BRC-100 Tokens: A Beginner's Guide to the New Bitcoin Token Protocol
June 25, 2024
Ordinals Theory has opened up a lot of opportunities for the Bitcoin ecosystem. Developers are using Ordinals as a foundation for innovative protocols and increasing the network’s utility.
Keep reading to learn how the BRC-100 token standard works, compare the protocol to BRC-20 and find out what it brings to the Bitcoin ecosystem.
What Is the BRC-100 Token Standard?
BRC-100 is a token standard based on Ordinals Theory designed for decentralized applications. The extensible decentralized computing protocol inherits characteristics from BRC-20, including minting, creation, and transaction.
BRC-100 tokens come with computing capabilities and state transitions. You can implement decentralized, trustless, and censorship-resistant applications like SocialFi, GameFi, and DeFi, based on the BRC-100 protocol stack.
How Does BRC-100 Work?
BRC-100 explores decentralized computing and allows the integration of new elements and functionalities on Bitcoin.
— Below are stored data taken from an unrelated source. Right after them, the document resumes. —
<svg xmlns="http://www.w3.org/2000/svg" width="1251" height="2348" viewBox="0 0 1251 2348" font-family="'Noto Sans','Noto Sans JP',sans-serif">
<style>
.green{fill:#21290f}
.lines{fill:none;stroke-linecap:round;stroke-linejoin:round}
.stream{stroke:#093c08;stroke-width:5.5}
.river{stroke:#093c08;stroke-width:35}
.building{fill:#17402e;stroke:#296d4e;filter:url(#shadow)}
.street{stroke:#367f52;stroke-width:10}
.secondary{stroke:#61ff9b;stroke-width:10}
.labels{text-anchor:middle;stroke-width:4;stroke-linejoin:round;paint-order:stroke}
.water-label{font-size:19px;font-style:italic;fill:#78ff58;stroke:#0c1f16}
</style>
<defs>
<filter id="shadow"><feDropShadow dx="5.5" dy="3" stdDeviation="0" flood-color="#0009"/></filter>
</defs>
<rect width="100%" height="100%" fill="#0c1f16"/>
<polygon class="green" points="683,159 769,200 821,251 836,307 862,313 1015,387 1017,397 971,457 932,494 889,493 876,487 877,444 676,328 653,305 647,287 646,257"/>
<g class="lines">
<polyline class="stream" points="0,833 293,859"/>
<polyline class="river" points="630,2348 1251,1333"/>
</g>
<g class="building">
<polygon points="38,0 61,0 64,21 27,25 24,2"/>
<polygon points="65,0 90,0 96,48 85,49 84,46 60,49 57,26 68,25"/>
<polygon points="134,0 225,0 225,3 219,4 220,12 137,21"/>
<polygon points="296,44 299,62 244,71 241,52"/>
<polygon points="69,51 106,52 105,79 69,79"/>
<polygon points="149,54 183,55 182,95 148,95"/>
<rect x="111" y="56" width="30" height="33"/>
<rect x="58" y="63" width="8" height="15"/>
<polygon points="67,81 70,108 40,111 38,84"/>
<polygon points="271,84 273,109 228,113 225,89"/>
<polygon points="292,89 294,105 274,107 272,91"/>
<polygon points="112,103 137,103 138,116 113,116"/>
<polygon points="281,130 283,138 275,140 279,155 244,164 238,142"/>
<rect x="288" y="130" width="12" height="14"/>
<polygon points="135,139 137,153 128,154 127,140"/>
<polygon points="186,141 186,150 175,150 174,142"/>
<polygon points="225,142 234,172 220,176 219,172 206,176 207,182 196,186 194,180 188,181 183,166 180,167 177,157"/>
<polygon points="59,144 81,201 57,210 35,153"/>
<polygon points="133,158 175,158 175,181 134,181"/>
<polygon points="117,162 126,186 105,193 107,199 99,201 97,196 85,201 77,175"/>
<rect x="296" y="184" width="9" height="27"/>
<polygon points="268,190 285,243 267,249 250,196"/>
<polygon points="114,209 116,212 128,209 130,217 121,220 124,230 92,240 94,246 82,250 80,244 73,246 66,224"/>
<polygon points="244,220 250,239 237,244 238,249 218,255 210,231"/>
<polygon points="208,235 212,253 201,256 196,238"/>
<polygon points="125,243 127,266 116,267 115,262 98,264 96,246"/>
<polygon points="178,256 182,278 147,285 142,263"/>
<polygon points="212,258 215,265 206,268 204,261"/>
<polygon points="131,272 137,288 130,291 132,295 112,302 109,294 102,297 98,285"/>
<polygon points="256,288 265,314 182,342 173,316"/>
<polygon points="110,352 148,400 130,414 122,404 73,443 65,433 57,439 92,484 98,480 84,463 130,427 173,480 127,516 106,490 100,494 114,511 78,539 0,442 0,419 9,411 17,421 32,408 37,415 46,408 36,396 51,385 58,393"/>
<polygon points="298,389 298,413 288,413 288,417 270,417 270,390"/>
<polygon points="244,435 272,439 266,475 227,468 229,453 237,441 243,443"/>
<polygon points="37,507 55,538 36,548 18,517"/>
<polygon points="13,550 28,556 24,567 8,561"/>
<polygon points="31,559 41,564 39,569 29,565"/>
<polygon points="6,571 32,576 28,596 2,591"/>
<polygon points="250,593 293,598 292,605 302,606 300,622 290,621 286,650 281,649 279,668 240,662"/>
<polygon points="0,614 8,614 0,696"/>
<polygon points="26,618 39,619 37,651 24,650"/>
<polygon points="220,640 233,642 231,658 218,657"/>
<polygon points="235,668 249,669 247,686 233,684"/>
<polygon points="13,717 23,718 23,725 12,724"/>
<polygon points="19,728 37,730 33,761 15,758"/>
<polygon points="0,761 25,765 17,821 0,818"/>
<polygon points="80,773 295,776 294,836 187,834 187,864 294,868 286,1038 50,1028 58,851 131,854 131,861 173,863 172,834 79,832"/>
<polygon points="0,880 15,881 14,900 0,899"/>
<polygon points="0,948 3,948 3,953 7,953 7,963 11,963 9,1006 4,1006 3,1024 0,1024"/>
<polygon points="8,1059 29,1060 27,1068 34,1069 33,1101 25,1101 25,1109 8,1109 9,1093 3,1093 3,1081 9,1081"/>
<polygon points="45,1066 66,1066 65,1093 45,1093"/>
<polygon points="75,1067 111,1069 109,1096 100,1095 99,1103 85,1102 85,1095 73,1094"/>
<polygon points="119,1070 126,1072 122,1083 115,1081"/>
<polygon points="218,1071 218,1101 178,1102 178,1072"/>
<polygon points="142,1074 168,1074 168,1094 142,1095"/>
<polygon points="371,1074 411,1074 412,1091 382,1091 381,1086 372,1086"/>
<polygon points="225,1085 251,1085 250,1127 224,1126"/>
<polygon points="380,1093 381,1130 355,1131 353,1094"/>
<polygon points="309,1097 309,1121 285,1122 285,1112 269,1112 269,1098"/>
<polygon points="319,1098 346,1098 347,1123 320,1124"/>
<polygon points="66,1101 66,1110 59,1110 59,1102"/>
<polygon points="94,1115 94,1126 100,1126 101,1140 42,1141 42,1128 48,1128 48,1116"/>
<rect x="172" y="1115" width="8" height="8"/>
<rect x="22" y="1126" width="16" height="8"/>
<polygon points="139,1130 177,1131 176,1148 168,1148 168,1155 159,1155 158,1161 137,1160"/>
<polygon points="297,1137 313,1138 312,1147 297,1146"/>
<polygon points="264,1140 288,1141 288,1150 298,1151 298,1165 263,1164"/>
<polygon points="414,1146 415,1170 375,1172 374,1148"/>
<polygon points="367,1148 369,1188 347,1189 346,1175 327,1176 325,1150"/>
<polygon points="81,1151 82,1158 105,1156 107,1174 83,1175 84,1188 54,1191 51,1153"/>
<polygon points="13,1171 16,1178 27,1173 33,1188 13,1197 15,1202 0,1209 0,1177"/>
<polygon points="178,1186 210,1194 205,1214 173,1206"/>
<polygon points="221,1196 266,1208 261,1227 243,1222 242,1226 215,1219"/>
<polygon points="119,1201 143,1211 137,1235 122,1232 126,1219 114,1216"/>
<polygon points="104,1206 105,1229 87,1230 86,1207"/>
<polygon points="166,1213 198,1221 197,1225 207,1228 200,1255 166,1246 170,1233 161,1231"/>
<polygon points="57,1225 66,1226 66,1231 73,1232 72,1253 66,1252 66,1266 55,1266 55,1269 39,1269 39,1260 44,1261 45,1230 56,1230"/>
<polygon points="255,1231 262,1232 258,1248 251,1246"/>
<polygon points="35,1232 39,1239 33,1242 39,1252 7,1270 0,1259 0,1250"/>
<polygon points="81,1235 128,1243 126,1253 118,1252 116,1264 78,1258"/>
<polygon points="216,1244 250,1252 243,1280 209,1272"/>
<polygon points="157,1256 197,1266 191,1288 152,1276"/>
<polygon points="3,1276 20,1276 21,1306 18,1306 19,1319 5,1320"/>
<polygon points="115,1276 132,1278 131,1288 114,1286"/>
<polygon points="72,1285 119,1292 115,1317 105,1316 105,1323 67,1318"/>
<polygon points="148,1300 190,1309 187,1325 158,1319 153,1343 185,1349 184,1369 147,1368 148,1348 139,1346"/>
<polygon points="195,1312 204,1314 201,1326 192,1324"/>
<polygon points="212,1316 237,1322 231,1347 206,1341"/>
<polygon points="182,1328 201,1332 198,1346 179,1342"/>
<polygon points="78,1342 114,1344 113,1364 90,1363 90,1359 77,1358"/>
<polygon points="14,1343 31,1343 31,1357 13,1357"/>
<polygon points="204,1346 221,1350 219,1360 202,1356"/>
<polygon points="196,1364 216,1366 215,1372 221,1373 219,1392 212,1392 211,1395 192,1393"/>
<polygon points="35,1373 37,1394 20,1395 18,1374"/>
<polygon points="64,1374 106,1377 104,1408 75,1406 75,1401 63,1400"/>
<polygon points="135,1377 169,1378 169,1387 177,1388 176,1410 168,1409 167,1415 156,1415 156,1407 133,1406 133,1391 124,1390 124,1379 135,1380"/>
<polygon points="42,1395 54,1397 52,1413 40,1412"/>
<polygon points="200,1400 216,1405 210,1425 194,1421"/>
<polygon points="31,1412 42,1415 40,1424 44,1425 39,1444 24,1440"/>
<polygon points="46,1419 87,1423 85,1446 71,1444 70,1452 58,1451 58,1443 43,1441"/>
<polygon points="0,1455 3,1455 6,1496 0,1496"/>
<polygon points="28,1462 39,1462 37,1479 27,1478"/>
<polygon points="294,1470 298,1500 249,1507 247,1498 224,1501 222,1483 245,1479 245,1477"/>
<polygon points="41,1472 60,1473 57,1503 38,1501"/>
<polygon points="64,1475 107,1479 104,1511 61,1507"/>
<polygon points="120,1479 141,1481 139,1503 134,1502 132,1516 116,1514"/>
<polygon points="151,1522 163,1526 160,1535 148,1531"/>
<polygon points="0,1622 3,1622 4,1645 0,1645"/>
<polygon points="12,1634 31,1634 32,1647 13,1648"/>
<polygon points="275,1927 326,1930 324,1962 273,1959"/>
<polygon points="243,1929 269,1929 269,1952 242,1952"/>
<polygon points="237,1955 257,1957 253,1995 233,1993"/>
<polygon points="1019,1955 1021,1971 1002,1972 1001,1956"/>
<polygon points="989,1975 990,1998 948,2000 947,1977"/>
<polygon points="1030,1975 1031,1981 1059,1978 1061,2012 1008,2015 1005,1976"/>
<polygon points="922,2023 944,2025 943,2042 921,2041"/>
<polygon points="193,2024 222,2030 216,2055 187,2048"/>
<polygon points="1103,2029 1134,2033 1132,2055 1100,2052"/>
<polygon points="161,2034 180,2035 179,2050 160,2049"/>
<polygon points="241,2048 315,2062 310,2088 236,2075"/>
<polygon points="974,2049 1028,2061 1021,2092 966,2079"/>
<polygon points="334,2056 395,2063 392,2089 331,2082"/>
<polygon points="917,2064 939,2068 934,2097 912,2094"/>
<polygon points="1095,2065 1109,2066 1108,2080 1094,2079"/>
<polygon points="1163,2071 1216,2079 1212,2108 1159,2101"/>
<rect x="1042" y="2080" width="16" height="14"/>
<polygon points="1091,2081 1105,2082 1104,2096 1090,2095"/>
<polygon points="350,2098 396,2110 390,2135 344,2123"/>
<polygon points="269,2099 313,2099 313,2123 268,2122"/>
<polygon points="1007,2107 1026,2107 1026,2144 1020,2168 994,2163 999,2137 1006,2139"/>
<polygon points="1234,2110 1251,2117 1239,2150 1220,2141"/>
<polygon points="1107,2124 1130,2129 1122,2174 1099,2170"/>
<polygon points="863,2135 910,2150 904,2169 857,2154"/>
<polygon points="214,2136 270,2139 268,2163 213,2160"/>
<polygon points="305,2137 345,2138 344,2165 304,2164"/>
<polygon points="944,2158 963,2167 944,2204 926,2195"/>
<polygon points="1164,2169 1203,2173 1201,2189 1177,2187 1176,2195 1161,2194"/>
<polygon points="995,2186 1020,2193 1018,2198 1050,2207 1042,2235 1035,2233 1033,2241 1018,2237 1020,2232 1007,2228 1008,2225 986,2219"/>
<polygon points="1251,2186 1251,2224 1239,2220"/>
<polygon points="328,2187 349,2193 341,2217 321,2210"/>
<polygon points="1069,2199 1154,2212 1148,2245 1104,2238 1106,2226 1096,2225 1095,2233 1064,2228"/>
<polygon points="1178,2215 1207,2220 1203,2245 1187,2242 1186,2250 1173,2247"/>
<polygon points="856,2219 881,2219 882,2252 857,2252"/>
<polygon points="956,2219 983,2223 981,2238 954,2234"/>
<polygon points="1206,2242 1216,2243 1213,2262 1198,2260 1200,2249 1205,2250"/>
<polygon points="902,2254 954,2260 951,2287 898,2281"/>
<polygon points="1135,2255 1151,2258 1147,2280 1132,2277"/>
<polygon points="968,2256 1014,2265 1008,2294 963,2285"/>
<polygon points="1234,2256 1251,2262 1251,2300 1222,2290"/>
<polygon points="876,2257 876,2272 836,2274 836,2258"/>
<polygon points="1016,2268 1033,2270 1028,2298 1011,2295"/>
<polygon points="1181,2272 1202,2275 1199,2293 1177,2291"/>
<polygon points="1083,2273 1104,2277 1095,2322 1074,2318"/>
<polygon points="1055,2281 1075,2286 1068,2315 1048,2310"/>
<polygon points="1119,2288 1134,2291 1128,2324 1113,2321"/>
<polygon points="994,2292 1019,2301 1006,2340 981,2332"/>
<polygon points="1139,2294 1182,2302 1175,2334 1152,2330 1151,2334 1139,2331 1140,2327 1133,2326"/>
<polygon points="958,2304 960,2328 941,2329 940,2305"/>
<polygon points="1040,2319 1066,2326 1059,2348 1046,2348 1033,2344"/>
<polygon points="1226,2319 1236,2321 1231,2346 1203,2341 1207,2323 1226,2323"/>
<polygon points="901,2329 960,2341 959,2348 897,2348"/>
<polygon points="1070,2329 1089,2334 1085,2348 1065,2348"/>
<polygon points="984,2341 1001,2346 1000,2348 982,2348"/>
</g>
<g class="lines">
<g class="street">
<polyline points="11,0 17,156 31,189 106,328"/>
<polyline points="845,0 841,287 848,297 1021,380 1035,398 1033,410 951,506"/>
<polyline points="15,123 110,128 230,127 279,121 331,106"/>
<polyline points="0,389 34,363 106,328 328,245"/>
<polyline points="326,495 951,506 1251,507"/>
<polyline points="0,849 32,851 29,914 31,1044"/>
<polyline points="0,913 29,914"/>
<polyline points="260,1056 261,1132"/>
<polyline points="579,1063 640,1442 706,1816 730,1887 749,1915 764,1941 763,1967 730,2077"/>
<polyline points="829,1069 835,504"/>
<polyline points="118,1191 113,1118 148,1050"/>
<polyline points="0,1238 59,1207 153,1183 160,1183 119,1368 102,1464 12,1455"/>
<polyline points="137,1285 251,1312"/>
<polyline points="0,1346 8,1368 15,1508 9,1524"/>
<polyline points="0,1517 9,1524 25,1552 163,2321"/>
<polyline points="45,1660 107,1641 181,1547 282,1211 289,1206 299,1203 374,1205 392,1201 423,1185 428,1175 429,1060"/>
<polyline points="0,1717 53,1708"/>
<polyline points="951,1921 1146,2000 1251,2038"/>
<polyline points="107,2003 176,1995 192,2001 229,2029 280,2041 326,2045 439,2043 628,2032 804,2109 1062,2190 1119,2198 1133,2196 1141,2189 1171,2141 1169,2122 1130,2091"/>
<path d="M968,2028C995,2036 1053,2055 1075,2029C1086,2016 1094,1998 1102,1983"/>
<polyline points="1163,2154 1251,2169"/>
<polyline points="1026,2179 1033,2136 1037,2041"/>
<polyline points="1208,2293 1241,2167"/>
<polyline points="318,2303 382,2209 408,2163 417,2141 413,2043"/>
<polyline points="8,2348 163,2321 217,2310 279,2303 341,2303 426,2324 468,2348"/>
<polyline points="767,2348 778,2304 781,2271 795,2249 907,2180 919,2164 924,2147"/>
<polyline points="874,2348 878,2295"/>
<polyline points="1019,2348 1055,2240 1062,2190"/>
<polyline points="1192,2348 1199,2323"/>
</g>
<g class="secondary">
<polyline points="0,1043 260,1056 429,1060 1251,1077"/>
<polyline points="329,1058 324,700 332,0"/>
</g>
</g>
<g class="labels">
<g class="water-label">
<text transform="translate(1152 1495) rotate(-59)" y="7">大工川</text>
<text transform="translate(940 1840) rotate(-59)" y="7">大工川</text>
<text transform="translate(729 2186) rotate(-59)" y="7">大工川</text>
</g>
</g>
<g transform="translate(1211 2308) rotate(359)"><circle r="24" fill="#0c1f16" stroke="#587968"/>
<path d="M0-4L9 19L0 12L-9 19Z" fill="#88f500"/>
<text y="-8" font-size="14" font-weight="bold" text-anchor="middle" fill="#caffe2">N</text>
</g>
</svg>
It has a flexible modular architecture with unique features like protocol inheritance and application nesting that allow further development of its core protocol.
The token standard introduces the concept of protocol inheritance, where new protocols inherit the base properties, computing, and operations of BRC-100 while integrating new functionalities.
The BRC-100 extension protocols that inherit directly or indirectly from BRC-100 can only extend the state transitions and computing operations. You can update and upgrade BRC-100 and its extension protocols through improvement protocols.
The BRC-100 protocol and all its extensions are called the BRC-100 protocol stack. All the applications and tokens under the BRC-100 protocol stack are compatible and interoperable with each other. The protocol can interact with other Bitcoin standards and layer 1 chains through vaulting, wrapping, or bridging.
Application nesting allows you to create a child application under BRC-100 and its extension protocols. You can create multiple child applications under one application to complete different computing logic.
BRC-100 is based on the UTXO and State Machine Model, which prevent double spend and extend Bitcoin’s computing capabilities, respectively.
The token standard has a decentralized on-chain governance extension, BRC-101, which defines how BRC-100 applications and their extensions are governed. The BRC-101 governance executions include updating attributes of parent and child applications, stopping applications, and adding child applications.
The BRC-100 protocol has unique functionalities like trading tax and deflation, minting (whitelist, public, and state-based), and burning (whitelist, state, and public destruction) tokens, which are pivotal in token supply management. Minting is a computing operation that creates new tokens while burning destroys tokens and removes them from circulation.
BRC-100 vs BRC-20: What’s the Difference?
BRC-100 is an open protocol that acts as a foundational framework for future protocols on Bitcoin, whereas BRC-20 is an experimental token standard for fungible tokens.
BRC-100 is an extension of BRC 20, inheriting creation, minting, and transacting with the advanced functionality of complex computation of fungible tokens. While both protocols are Bitcoin token standards, BRC-100 is also a decentralized application protocol.
Both protocols use the UTXO model. However, BRC-100 also has the State Machine Model for extended computing capabilities.
BRC-100 prioritizes interoperability within the BRC-100 protocol stack and when interacting with BTC, Bitcoin standards, and layer 1 chains like Stacks and Ethereum. BRC 20 tokens are compatible with the Bitcoin network but have limited interoperability with other chains.
What Does BRC-100 Bring to the Bitcoin Ecosystem?
The BRC-100 token standard encourages developers to build applications and develop the Bitcoin ecosystem to meet different use cases.
The protocol’s extension feature ensures that new protocols on Bitcoin evolve with user demand and are compatible with each other.
BRC-100 facilitates decentralized computing, which can foster the growth and development of permissionless applications on the blockchain. Its decentralized on-chain governance extension can streamline voting and improve consensus and collaboration on the network.
The protocol’s new token trading mechanism, transaction tax and deflation, state machine model, protocol inheritance, and off-chain indexers are advanced features that make it possible to build DeFi solutions on Bitcoin.
The Bottom Line
The introduction of BRC-100 is an ambitious approach to building complex computation and decentralized applications on Bitcoin. The protocol is a feature-rich standard that caters to projects that necessitate advanced functionalities and allows developers to actively participate in creating Bitcoin-native solutions.
BRC-100 is relatively new and has yet to establish a track record, but its approach to the development of decentralized applications on Bitcoin is an interesting development in the building on Bitcoin movement.